[Stored data entries]
*** Block opens ***
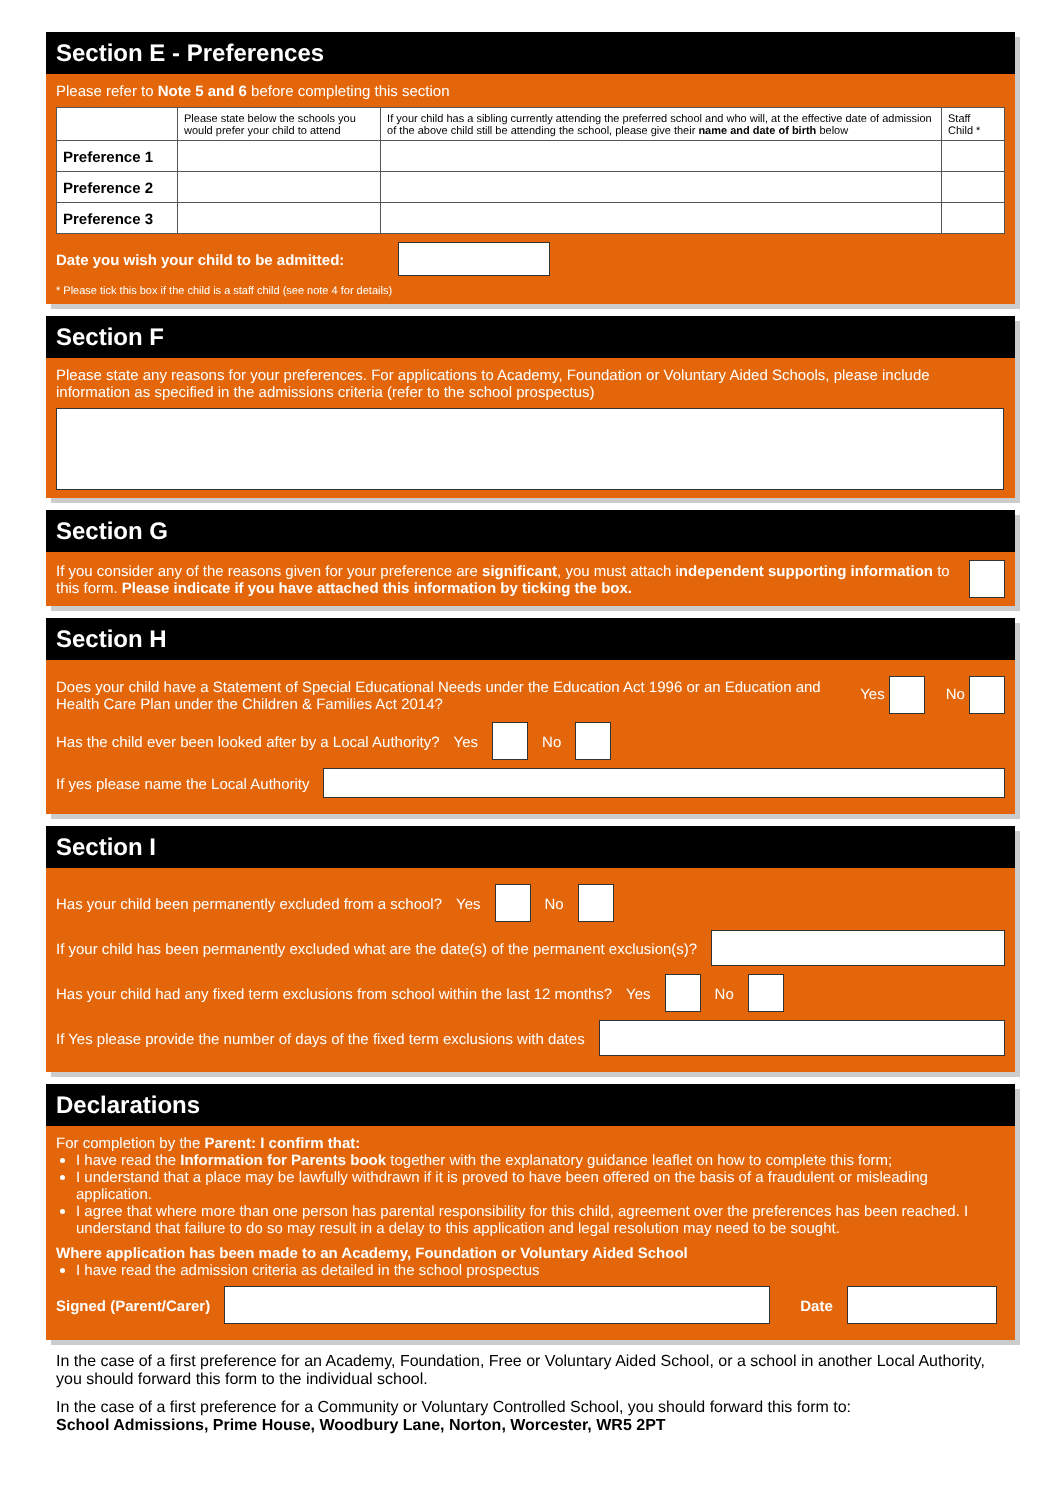Section E - Preferences
Please refer to Note 5 and 6 before completing this section
| | Please state below the schools you would prefer your child to attend | If your child has a sibling currently attending the preferred school and who will, at the effective date of admission of the above child still be attending the school, please give their name and date of birth below | Staff Child * |
| Preference 1 | | | |
| Preference 2 | | | |
| Preference 3 | | | |
Date you wish your child to be admitted:
* Please tick this box if the child is a staff child (see note 4 for details)
Section F
Please state any reasons for your preferences. For applications to Academy, Foundation or Voluntary Aided Schools, please include information as specified in the admissions criteria (refer to the school prospectus)
Section G
If you consider any of the reasons given for your preference are significant, you must attach independent supporting information to this form. Please indicate if you have attached this information by ticking the box.
Section H
Does your child have a Statement of Special Educational Needs under the Education Act 1996 or an Education and Health Care Plan under the Children & Families Act 2014?
Yes No
Has the child ever been looked after by a Local Authority? Yes No
If yes please name the Local Authority
Section I
Has your child been permanently excluded from a school? Yes No
If your child has been permanently excluded what are the date(s) of the permanent exclusion(s)?
Has your child had any fixed term exclusions from school within the last 12 months? Yes No
If Yes please provide the number of days of the fixed term exclusions with dates
Declarations
For completion by the Parent: I confirm that:
I have read the Information for Parents book together with the explanatory guidance leaflet on how to complete this form;
I understand that a place may be lawfully withdrawn if it is proved to have been offered on the basis of a fraudulent or misleading application.
I agree that where more than one person has parental responsibility for this child, agreement over the preferences has been reached. I understand that failure to do so may result in a delay to this application and legal resolution may need to be sought.
Where application has been made to an Academy, Foundation or Voluntary Aided School
I have read the admission criteria as detailed in the school prospectus
Signed (Parent/Carer) Date
In the case of a first preference for an Academy, Foundation, Free or Voluntary Aided School, or a school in another Local Authority, you should forward this form to the individual school.
In the case of a first preference for a Community or Voluntary Controlled School, you should forward this form to:
School Admissions, Prime House, Woodbury Lane, Norton, Worcester, WR5 2PT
*** Block closes ***
YOUR GOAL
Every line above must be printed again exactly, pictures excluded.

EXERCISE SOLUTION
Section E - Preferences
Please refer to Note 5 and 6 before completing this section
| | Please state below the schools you would prefer your child to attend | If your child has a sibling currently attending the preferred school and who will, at the effective date of admission of the above child still be attending the school, please give their name and date of birth below | Staff Child * |
| Preference 1 | | | |
| Preference 2 | | | |
| Preference 3 | | | |
Date you wish your child to be admitted:
* Please tick this box if the child is a staff child (see note 4 for details)
Section F
Please state any reasons for your preferences. For applications to Academy, Foundation or Voluntary Aided Schools, please include information as specified in the admissions criteria (refer to the school prospectus)
Section G
If you consider any of the reasons given for your preference are significant, you must attach independent supporting information to this form. Please indicate if you have attached this information by ticking the box.
Section H
Does your child have a Statement of Special Educational Needs under the Education Act 1996 or an Education and Health Care Plan under the Children & Families Act 2014?
Yes No
Has the child ever been looked after by a Local Authority? Yes No
If yes please name the Local Authority
Section I
Has your child been permanently excluded from a school? Yes No
If your child has been permanently excluded what are the date(s) of the permanent exclusion(s)?
Has your child had any fixed term exclusions from school within the last 12 months? Yes No
If Yes please provide the number of days of the fixed term exclusions with dates
Declarations
For completion by the Parent: I confirm that:
I have read the Information for Parents book together with the explanatory guidance leaflet on how to complete this form;
I understand that a place may be lawfully withdrawn if it is proved to have been offered on the basis of a fraudulent or misleading application.
I agree that where more than one person has parental responsibility for this child, agreement over the preferences has been reached. I understand that failure to do so may result in a delay to this application and legal resolution may need to be sought.
Where application has been made to an Academy, Foundation or Voluntary Aided School
I have read the admission criteria as detailed in the school prospectus
Signed (Parent/Carer) Date
In the case of a first preference for an Academy, Foundation, Free or Voluntary Aided School, or a school in another Local Authority, you should forward this form to the individual school.
In the case of a first preference for a Community or Voluntary Controlled School, you should forward this form to:
School Admissions, Prime House, Woodbury Lane, Norton, Worcester, WR5 2PT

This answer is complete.